Are you ready for your heart to melt?
Buster is a bison bull calf who was born on our Southern Missouri ranch this summer, but soon after he was born, his twin came along. Twins are very rare in bison, and usually when a momma bison has twins, she only recognizes one of her calves as hers.
This leaves the abandoned calf on its own, unable to receive the nutrients it needs from its mother’s milk to survive.
Luckily, since Buster was born first, he was able to get some of the essential nutrients from his mother before the twin came along. This helped immensely in him surviving the first few days after Randy and Jane rescued him.
Now, Buster gets his milk from bottles, which Jane prepares and feeds to him twice a day.
Buster has a pen, built alongside the barn where he has access to sun, shade, grass and dirt. The pen is built to provide safety for him, so he doesn’t wander around the ranch in areas that could be dangerous for him (whether it be predators or wandering back to the bison herd before he’s prepared to take care of himself).
Here, Buster is lying in the grass inside his pen. The stretched out position of his neck is what happens when bison grunt. As you can tell, his fur is very soft. This beautiful cinnamon color doesn’t last too long before it turns the brownish color of adult bison.
Since Buster is the only orphan on the ranch this year, the only interaction he gets right now is with people. He loves to play and loves attention. Here he is out in the grass with Randy and Jane.
I call this a “buffalo hug”. Often times when Buster is out playing and interacting, he’ll come up really close to your legs and kind of circle around you. Even though he looks small, you do have to make sure he’s careful of your feet! Bison are born at 40-50 pounds and start growing pretty much immediately. You can easily see size difference between newborn calves and those that are just a few weeks old.
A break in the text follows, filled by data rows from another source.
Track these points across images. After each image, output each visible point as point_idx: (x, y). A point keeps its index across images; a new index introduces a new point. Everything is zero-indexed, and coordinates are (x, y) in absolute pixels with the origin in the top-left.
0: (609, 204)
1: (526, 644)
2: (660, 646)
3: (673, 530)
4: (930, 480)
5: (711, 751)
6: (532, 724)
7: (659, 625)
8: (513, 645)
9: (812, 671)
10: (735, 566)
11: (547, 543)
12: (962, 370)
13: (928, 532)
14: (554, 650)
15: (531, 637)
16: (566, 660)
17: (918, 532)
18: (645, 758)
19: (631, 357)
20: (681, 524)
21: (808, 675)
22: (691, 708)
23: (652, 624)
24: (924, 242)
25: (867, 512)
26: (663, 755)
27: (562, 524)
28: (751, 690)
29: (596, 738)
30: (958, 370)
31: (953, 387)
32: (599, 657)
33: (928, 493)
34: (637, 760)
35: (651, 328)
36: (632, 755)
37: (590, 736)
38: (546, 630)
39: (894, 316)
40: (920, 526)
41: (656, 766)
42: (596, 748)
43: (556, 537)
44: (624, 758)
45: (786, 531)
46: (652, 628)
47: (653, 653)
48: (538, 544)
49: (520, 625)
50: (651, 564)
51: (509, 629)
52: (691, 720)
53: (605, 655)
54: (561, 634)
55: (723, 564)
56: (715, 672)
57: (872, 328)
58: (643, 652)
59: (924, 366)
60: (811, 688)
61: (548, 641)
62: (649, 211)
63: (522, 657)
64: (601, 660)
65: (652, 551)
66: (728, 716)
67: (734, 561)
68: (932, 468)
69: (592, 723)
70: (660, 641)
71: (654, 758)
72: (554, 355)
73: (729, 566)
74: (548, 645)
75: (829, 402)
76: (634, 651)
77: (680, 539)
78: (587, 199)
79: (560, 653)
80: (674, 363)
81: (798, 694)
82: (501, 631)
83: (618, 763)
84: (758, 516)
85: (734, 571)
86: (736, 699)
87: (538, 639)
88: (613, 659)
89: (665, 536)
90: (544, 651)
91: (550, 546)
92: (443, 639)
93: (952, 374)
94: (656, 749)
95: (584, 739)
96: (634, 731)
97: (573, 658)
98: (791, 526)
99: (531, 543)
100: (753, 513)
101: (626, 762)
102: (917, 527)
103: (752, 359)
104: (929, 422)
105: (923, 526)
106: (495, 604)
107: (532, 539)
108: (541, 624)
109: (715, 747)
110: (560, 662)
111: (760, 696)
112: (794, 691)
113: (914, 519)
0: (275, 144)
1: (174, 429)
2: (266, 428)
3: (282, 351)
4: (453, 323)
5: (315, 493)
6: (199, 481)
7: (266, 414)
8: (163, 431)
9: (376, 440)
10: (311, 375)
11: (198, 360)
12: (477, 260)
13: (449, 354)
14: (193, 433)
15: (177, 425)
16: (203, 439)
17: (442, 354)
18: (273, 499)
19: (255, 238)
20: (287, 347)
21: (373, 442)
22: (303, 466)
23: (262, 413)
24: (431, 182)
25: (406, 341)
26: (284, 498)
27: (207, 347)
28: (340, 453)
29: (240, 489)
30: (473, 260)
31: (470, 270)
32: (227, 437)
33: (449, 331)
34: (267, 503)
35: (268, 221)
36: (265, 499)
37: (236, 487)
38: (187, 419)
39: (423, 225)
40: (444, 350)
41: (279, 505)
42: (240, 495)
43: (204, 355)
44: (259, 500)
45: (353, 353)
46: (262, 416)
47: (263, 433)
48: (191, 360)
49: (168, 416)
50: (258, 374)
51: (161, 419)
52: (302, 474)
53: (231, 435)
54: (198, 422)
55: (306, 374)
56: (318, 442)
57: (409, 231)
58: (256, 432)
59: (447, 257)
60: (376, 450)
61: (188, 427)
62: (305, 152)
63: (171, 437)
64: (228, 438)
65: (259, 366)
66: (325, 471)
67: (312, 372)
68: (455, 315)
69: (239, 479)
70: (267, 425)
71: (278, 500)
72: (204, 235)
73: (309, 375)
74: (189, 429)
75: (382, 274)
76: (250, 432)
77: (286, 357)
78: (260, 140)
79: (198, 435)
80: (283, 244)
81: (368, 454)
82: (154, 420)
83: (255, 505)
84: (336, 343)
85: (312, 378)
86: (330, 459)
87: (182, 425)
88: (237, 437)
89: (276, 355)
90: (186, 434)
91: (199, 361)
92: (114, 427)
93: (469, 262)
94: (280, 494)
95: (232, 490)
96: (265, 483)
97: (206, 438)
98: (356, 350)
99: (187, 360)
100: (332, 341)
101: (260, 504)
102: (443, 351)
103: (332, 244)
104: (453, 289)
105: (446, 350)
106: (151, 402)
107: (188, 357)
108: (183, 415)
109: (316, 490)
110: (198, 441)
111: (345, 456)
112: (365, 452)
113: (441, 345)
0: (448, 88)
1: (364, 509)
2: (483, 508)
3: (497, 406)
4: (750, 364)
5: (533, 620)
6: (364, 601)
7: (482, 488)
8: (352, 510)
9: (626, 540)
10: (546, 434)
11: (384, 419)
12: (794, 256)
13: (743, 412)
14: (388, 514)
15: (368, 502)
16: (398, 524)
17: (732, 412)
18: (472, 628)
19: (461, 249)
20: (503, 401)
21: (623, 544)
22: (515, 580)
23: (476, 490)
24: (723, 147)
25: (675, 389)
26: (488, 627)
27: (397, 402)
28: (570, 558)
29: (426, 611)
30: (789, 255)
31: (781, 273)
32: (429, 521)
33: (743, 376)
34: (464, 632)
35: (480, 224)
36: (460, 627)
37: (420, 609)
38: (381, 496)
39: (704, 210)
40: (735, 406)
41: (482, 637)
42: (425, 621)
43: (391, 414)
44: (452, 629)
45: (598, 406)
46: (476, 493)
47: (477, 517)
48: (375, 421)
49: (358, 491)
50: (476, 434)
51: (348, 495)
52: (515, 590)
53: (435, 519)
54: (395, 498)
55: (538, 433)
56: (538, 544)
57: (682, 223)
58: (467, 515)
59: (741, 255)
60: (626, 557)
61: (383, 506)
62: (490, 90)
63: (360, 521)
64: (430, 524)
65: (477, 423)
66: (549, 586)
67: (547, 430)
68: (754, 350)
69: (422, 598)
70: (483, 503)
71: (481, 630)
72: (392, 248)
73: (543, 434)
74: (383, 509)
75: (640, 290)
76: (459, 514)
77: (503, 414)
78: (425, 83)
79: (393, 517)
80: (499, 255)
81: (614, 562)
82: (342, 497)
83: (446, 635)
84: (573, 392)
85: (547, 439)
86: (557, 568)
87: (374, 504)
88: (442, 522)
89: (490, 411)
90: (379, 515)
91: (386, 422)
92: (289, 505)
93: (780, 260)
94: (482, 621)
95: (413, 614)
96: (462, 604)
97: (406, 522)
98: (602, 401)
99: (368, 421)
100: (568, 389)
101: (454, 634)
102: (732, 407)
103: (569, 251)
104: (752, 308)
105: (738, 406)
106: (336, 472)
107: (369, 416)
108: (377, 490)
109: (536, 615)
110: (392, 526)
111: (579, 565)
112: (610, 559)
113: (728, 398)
Plus, their hooves are hard — so a step on the toes by this guy would definitely sting!
Apparently, he even gives “buffalo kisses”! Like I said, he’s a little ball of love.
So comfortable is Buster in the home Randy and Jane have made for him, that even when given free reign, he never wanders far. He’ll even wander up to the porch of the house (which is just across from his barn) and sit with Randy and Jane. Or, if they’re in the house, he’ll just curl up in front of the screen door.
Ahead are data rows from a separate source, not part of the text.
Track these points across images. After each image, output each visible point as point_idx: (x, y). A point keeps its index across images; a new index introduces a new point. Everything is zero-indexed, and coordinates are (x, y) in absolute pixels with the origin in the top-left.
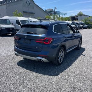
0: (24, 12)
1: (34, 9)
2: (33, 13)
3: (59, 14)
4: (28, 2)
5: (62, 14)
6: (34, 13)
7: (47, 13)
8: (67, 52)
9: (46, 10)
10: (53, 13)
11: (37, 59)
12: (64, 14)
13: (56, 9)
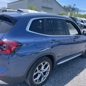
0: (42, 7)
1: (52, 4)
2: (51, 9)
3: (77, 11)
5: (81, 11)
7: (65, 10)
9: (64, 6)
10: (71, 9)
12: (83, 12)
13: (75, 5)
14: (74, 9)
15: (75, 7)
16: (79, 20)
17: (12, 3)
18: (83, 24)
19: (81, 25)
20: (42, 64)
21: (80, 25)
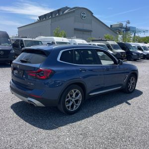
0: (75, 29)
1: (91, 24)
3: (133, 31)
4: (83, 15)
5: (140, 31)
6: (91, 31)
7: (113, 31)
8: (90, 94)
9: (111, 25)
10: (123, 30)
11: (29, 101)
12: (144, 32)
13: (129, 23)
14: (127, 29)
15: (128, 25)
16: (134, 47)
17: (26, 26)
18: (140, 52)
19: (138, 54)
20: (73, 91)
21: (135, 54)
Buster is a Bison Bull though, so quite quickly he will grow much too big and strong to play with Randy and Jane as he does now, curl up on their porch and give buffalo hugs. As a Bison Bull, he could potentially grow to be up to 2,000 lbs!
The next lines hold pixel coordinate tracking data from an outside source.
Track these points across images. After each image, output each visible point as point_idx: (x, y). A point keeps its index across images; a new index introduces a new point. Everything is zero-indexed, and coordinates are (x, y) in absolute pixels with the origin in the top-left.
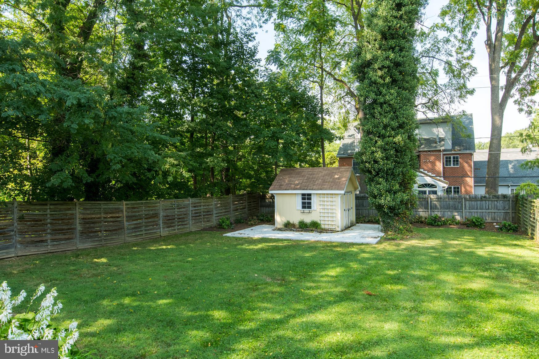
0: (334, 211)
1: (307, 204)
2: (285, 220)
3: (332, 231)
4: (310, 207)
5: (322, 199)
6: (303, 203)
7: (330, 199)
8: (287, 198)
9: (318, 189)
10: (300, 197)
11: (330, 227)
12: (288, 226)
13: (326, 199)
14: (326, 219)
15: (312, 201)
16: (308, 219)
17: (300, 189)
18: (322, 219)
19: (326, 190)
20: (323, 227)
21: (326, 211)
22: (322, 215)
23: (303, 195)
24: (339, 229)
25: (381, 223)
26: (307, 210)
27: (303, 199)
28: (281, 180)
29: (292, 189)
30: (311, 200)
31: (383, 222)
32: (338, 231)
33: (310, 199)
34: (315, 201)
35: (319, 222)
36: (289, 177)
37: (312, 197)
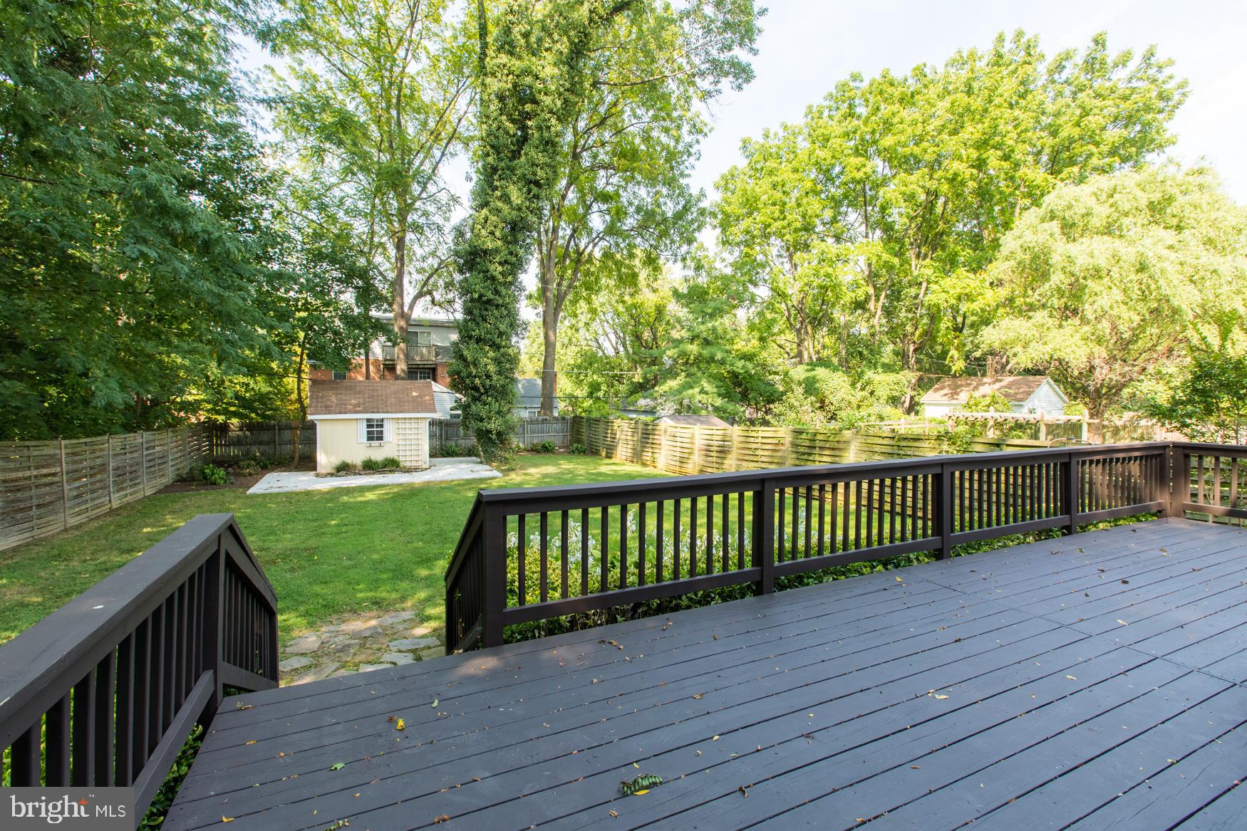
0: (420, 442)
1: (375, 433)
2: (336, 461)
3: (416, 469)
4: (380, 438)
5: (401, 426)
6: (369, 433)
7: (414, 425)
8: (340, 427)
9: (396, 412)
10: (365, 423)
11: (414, 464)
12: (344, 469)
13: (407, 426)
14: (408, 453)
15: (385, 430)
16: (378, 455)
17: (365, 411)
18: (401, 453)
19: (409, 412)
20: (403, 464)
21: (408, 442)
22: (401, 448)
23: (368, 420)
24: (427, 466)
25: (481, 454)
26: (375, 443)
27: (369, 426)
28: (322, 398)
29: (350, 412)
30: (383, 428)
31: (485, 451)
32: (427, 469)
33: (382, 426)
34: (389, 430)
35: (396, 458)
36: (336, 394)
37: (385, 423)
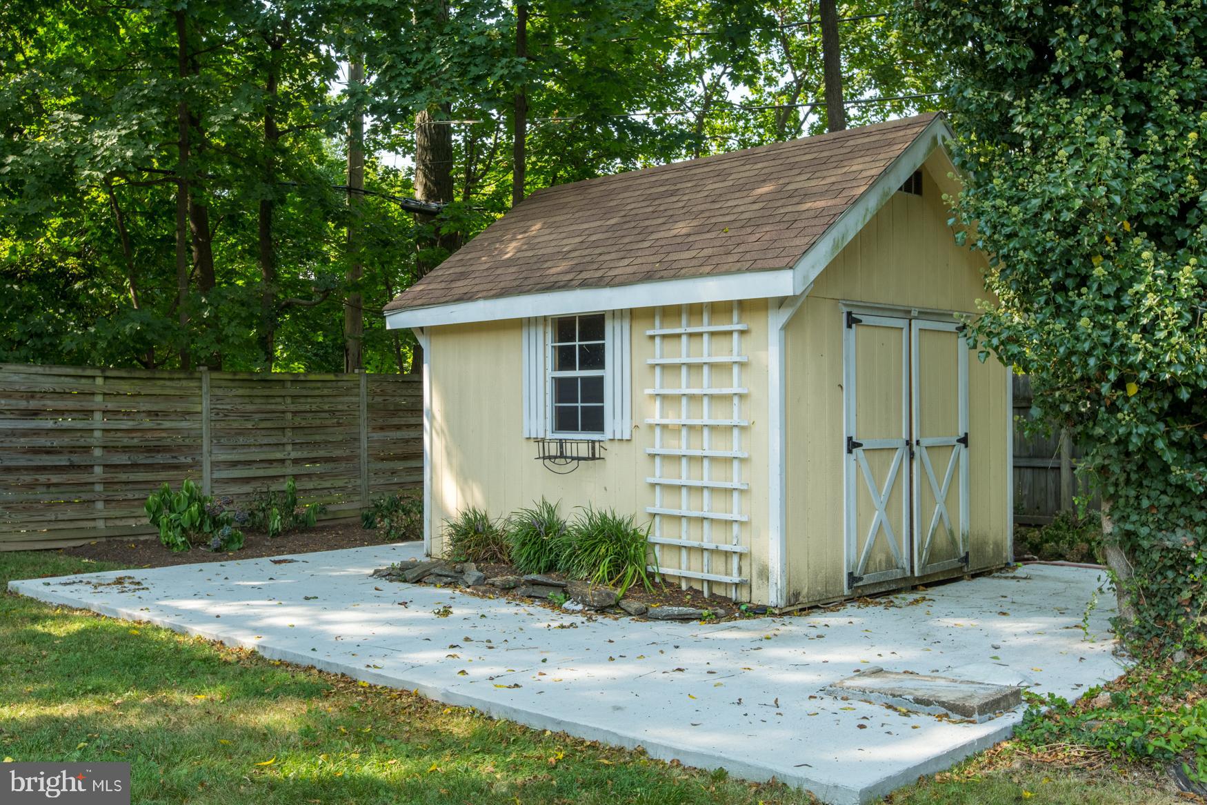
1: (579, 395)
4: (594, 421)
6: (561, 389)
10: (548, 343)
11: (713, 570)
13: (683, 353)
14: (686, 505)
15: (607, 373)
18: (660, 504)
20: (668, 566)
21: (685, 445)
22: (660, 474)
23: (564, 326)
24: (771, 595)
25: (1117, 559)
26: (578, 441)
27: (562, 357)
30: (600, 364)
31: (1130, 544)
32: (760, 611)
33: (597, 356)
34: (622, 371)
35: (640, 524)
37: (610, 339)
The good news is, eventually, they will be able to re-introduce Buster to his herd where he should be able to thrive and live a long, happy life with other bison.
In fact, the two Bison above are named “Scout” and “Atti” and they were each orphan calves last year who have now been re-introduced to the herd and are doing great. (Don’t fret about the shedding fur on Scout, this is actually 100% normal in all bison! Each winter, bison grow a thick coat to keep them warm in the cold winter months and in the spring and summer, they no longer need the extra fur, and they shed their coat. So, Scout is just adapting to summer!)
It’s hard not to quickly fall in love with this little guy. Of course, you always hope that all calves can always stay with their moms and never have any problems, but when one comes along that needs a little help, Randy and Jane are always glad to take it in and give it the love and care it needs!